■ What you need to do:
[1] Decide whether each of the statements (a) The Total Income in the income statistics page below counts commission as employment income, (b) it counts investment income, and (c) the code sets the logger level to INFO agrees with that page, and answer yes or no for each with the deciding words of the page, quoted exactly.
[2] Reproduce the part of the income statistics page below between "from wrangling import" and "logging.basicConfig(format=FORMAT)", inclusive.

# Canadian Personal Income Statistics

The graphs below show personal income statistics for Canadians using data from [Statistics Canada](https://doi.org/10.25318/1110000801-eng).  

Total Income includes income from:
- employment income (salaries, commission), 
- self employment income, pension income (OAS, CPP/QPP, registered pension plans, RRIFs), 
- investment income, 
- social benefit payments (EI, workers' compensation, social assisstance), and 
- other income.

In [1]:
import pandas as pd
import numpy as np
import plotly.graph_objects as go
import ipywidgets as widgets
import logging

from wrangling import subset_plot_data_for_income_bins

logger = logging.getLogger(__name__)
FORMAT = "[%(filename)s:%(lineno)s - %(funcName)20s() ] %(message)s"
logging.basicConfig(format=FORMAT)
logger.setLevel(logging.DEBUG)

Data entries

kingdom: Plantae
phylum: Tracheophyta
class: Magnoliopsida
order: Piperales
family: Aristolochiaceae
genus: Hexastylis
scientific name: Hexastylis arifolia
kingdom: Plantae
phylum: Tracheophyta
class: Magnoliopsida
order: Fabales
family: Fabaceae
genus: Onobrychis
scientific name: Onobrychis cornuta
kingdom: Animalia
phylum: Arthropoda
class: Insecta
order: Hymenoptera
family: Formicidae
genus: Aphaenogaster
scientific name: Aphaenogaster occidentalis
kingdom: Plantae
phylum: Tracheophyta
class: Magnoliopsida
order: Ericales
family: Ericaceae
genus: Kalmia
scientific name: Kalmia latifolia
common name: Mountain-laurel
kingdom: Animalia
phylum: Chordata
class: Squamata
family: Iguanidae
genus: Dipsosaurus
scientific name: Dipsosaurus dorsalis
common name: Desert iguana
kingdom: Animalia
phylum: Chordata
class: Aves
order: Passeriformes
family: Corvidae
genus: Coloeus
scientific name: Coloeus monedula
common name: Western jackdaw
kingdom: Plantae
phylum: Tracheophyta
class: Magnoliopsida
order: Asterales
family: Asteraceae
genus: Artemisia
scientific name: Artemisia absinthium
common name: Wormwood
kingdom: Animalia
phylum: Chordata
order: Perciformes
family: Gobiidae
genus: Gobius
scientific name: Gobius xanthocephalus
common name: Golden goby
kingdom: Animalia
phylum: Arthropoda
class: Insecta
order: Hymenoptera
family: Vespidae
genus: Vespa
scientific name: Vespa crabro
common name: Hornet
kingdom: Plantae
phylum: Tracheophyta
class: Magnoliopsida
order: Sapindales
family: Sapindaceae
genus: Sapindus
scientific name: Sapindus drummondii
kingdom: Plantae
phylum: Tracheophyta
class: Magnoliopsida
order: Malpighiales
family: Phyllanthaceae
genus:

■ Expected results:
[1]
(a) Yes: "employment income (salaries, commission)"
(b) Yes: "investment income"
(c) No: "logger.setLevel(logging.DEBUG)"

[2]
from wrangling import subset_plot_data_for_income_bins

logger = logging.getLogger(__name__)
FORMAT = "[%(filename)s:%(lineno)s - %(funcName)20s() ] %(message)s"
logging.basicConfig(format=FORMAT)